EXERCISE DETAILS
Count the lines that contain the string "رمزهای", matching case exactly, and reply with the number alone.

PROVIDED ENTRIES
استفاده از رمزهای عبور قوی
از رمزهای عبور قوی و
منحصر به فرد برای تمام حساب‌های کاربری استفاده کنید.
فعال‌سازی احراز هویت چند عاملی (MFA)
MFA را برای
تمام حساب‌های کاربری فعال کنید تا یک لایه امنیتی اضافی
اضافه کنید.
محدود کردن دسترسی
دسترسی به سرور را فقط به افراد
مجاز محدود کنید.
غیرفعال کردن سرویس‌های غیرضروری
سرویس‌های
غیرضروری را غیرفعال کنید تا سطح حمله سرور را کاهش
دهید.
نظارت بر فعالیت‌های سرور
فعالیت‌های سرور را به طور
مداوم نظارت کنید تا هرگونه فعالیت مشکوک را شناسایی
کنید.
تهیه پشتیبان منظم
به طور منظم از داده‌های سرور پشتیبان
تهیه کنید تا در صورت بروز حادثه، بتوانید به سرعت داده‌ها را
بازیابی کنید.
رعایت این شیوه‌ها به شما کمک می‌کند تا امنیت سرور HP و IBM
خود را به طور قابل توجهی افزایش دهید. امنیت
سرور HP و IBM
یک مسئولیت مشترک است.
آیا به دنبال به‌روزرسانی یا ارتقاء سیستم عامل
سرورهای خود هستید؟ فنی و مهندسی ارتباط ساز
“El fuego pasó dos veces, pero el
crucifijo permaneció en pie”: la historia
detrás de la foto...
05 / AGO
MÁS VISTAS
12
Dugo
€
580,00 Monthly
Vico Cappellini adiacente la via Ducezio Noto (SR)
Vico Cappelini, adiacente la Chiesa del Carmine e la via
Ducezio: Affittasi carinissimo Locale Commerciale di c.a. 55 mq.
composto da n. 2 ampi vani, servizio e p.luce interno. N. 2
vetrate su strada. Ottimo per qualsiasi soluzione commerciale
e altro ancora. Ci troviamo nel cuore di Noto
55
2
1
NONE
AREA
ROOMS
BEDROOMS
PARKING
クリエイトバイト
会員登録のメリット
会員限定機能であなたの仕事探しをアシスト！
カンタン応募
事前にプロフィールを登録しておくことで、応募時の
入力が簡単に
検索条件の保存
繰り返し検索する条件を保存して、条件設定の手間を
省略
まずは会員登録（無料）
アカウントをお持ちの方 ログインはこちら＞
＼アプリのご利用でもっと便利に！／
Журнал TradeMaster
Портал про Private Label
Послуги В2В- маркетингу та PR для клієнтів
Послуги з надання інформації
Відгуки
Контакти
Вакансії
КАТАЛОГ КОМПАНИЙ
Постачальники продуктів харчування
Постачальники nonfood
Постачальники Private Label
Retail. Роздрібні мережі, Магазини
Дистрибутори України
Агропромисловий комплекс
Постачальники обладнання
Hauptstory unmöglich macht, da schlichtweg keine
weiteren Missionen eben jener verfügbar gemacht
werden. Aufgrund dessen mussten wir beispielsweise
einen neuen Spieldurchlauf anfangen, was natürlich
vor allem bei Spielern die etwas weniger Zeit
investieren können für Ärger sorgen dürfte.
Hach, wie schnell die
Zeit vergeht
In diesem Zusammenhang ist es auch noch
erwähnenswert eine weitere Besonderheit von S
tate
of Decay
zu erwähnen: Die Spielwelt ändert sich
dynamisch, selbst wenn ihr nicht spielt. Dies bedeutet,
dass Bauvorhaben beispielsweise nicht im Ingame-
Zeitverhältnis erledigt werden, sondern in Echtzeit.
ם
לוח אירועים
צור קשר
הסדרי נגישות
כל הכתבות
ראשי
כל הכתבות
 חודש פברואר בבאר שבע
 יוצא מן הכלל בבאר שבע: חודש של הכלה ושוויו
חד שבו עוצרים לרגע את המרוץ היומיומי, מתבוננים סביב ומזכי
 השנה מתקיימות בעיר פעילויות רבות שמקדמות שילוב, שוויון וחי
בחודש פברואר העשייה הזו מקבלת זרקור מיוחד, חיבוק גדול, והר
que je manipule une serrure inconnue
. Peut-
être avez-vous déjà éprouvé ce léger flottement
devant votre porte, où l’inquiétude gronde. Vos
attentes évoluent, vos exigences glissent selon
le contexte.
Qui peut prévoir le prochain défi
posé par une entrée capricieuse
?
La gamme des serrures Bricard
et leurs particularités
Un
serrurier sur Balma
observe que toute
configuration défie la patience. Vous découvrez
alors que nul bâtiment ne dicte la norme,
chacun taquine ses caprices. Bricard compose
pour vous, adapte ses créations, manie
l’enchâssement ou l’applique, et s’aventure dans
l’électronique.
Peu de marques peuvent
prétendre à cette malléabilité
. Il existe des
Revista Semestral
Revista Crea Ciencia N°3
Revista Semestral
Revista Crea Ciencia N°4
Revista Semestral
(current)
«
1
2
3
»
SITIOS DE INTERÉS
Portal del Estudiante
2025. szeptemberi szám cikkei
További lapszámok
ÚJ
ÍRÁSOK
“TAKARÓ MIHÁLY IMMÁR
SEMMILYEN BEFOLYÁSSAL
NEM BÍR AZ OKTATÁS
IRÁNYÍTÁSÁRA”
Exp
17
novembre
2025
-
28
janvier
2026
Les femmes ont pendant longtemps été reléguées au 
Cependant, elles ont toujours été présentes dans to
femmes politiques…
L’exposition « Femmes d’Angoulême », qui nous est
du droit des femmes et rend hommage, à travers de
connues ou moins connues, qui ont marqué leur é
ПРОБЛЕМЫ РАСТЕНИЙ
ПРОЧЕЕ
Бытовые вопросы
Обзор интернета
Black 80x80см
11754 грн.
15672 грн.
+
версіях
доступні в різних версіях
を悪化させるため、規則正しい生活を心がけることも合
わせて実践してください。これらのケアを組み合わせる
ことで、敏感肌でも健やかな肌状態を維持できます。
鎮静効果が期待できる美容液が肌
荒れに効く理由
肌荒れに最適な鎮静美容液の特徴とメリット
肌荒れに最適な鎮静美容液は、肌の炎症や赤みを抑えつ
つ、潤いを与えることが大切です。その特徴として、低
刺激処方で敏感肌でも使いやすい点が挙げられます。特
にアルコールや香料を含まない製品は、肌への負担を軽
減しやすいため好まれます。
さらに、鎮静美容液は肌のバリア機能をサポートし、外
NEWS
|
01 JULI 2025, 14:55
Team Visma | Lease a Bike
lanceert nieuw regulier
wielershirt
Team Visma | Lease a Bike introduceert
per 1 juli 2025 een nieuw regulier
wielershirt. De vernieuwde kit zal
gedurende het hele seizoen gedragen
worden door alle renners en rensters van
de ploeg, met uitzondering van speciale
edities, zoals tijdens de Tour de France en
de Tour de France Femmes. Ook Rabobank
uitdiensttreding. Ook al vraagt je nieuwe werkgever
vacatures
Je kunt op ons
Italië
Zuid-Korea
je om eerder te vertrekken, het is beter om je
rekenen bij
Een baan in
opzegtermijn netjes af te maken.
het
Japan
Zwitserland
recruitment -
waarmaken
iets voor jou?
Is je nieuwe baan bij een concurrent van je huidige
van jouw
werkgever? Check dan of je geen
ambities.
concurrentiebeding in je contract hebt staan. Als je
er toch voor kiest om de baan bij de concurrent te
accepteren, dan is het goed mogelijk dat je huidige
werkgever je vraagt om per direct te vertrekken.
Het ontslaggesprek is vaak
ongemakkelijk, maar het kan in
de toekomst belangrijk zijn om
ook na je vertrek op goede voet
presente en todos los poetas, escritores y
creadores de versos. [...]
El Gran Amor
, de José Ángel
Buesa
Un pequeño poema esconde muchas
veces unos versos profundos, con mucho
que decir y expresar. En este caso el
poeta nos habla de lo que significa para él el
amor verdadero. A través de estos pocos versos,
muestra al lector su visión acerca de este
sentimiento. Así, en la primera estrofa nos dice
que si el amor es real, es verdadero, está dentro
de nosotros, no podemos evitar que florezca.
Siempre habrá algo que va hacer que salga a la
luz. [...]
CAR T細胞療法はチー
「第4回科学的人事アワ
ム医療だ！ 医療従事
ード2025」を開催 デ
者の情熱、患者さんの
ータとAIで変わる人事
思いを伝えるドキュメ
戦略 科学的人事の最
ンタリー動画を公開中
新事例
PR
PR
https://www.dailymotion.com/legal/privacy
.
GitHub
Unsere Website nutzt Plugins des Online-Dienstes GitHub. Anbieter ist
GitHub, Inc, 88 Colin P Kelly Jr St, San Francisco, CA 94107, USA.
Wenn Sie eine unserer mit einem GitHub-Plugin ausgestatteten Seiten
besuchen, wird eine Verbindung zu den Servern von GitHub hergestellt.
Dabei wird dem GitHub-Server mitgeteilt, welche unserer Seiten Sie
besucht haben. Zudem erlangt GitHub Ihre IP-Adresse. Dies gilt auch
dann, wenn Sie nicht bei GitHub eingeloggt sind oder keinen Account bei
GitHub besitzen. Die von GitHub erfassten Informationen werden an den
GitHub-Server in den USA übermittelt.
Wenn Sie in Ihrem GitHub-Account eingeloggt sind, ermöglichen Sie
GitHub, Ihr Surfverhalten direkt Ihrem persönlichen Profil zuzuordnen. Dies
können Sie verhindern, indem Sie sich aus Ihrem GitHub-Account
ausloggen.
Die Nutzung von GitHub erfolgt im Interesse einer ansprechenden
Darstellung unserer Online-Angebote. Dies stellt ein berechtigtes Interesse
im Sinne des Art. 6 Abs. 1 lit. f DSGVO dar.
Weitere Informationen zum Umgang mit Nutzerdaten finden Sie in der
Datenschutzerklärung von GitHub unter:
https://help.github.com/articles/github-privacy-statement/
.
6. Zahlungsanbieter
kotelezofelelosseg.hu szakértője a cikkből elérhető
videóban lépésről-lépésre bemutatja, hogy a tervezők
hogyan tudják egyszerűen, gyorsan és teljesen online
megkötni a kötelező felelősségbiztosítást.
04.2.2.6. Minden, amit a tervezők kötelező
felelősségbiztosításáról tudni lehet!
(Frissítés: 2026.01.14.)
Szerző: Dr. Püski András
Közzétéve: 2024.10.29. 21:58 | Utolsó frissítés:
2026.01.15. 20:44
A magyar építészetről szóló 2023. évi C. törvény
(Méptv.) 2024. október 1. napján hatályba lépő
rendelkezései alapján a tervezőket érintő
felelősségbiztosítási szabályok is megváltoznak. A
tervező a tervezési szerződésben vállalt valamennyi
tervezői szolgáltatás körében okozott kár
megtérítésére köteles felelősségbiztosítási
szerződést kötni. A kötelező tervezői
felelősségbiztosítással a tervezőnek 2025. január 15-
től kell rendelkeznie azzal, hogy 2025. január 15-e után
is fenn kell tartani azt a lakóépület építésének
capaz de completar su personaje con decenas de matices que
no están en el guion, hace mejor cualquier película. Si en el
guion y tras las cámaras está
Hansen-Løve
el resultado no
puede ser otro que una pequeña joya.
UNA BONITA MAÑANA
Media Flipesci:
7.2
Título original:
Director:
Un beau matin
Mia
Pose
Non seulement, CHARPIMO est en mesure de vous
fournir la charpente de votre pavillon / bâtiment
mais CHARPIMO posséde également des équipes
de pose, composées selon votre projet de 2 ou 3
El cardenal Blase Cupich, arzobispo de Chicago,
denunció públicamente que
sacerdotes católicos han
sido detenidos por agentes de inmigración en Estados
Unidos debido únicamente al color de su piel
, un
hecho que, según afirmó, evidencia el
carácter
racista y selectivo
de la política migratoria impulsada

ANSWER SECTION
2